On Monday, we left for Yosemite. Luckily, I was feeling pretty good by Monday because we had big plans! We were going to climb Lembert Dome.
It was at altitude, but lesser. The trail was one of those that takes you away from the target and wraps around the back and then up to the dome. It’s always strange when hiking and you know you are going in the opposite direction or past the target you are aiming for to get there. But that’s the way it is sometimes. You can’t just draw a straight line there. You have to go around other geological features to get there. (You can’t get there from here).
That’s how the route was to the dome. But after much circling and climbing we made it to the side of the dome. Then a strange thing happened. I got scared.
I’m not afraid of heights and I’ve enjoyed a lot of scrambling rocks and small ‘faces’. But as we started climbing up the steep rock to the top of the dome I suddenly found myself really fearful.
I saw other people crawling up the side like were were and knew it was ok. But for some reason I couldn’t make myself go up more. What was that about?? I knew I would eventually go up. But I had to find a way to manage the fear or else I wouldn’t go anywhere.
So I told my husband what was going on and I think he was surprised as I was. So of course he tries to talk me up. It wasn’t working. I told him “let me take a breather for a second.”

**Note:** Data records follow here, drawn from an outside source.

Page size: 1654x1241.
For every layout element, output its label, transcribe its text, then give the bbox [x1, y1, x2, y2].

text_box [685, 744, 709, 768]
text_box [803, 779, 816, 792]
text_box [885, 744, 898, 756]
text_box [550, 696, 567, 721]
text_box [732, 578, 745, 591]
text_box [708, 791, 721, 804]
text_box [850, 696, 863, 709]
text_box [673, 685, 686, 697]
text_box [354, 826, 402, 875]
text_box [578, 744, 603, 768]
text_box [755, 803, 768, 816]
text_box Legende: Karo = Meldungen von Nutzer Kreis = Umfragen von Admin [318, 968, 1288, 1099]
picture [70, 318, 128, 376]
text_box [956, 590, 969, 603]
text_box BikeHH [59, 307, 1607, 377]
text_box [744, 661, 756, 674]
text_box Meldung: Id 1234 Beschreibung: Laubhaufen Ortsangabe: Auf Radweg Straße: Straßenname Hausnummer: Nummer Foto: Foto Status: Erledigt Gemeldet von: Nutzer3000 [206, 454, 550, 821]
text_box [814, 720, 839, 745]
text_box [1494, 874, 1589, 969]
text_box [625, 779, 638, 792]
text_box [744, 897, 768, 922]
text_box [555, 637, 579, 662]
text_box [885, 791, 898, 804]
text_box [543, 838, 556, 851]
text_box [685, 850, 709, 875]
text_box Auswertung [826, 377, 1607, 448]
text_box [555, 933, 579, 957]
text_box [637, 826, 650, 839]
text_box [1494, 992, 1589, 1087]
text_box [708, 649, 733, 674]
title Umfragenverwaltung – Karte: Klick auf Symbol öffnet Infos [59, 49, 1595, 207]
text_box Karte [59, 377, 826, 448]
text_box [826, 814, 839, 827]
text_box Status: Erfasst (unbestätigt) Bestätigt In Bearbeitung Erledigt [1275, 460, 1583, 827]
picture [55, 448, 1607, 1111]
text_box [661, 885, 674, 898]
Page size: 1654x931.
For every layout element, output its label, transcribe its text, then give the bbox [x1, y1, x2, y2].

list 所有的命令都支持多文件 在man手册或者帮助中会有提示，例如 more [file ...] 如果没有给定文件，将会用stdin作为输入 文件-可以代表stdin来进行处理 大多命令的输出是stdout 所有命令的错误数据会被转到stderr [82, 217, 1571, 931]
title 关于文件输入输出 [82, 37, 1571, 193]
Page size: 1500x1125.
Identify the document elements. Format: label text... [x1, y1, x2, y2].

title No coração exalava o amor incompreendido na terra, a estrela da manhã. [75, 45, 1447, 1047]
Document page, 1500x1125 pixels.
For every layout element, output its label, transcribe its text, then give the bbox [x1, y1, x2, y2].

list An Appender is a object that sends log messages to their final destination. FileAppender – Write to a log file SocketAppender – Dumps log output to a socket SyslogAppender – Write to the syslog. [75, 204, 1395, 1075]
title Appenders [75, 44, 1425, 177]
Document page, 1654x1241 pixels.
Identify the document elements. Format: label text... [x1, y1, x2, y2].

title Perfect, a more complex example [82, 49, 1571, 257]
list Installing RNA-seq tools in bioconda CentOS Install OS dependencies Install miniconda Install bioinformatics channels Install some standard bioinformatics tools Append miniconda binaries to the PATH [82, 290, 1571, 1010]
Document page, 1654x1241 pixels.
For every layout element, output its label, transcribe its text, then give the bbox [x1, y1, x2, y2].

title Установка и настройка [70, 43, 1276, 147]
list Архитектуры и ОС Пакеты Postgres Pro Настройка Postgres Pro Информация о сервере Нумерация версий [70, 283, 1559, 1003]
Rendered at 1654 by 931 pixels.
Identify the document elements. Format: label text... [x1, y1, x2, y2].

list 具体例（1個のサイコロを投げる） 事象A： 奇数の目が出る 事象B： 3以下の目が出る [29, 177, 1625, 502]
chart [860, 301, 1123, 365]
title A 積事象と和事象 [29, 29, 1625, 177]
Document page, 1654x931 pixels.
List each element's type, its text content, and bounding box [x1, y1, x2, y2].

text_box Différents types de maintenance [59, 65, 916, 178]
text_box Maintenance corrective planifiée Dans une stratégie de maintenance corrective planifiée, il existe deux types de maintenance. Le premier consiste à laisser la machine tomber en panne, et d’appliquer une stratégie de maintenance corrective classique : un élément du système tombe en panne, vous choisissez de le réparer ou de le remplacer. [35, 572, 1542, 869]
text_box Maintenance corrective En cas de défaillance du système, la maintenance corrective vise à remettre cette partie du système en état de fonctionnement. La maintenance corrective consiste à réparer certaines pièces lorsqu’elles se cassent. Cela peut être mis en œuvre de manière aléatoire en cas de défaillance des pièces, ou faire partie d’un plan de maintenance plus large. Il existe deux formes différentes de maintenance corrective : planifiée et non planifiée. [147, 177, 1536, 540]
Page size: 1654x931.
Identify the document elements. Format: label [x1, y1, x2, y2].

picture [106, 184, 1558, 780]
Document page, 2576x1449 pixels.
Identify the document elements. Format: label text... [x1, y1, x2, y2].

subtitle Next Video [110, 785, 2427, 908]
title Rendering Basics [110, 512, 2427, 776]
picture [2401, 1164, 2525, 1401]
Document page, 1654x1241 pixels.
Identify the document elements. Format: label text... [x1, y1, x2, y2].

I turned around and sat on a tiny ledge and looked down. I could see how the face sloped. It looked totally do-able. I looked up the face and it did look like it sloped to. But I swear, when I was climbing it, I felt like there was no slope and I would slide down with every step. How weird.
I sat and reflected for a few moments. I knew logically things were fine. I knew I would climb to the top because not doing so, would solidify the fear more. Besides, that would really tick me off to not go to the top. Would I be afraid the next time I wanted to hike to the top of something and the slope got steep. Nope. Not letting that happen. Besides, it’s probably just because it has been too long since I’ve done a hike like this.
So I pushed my logic in front of the illogic fear and started up the slope again. My confidence grew with each step as memory dawned on my body and it said, “Oh yeah, I remember this. This is how we do it.” And soon we were on the top enjoying incredible views!
Hiking down of course took half the time and it was time to head to Curry Camp and check into our tent cabin.
Ok, I don’t like camping. I used to. But now sleeping in the dirt and cooking raman noodles over a tiny one burner camp stove is less appealing than having a root canal. Seriously. My poor husband. He loves camping. So we compromised by renting a tent cabin with showers and above ground ‘plumbed’ toilets near by. Also, there were several restaurants and a market right on site. I’m sure my husband hated it.
But it was right in the Yosemite Valley and within hiking distance to a million cool places. And we had planned an awesome 12 mile trail run for the next morning.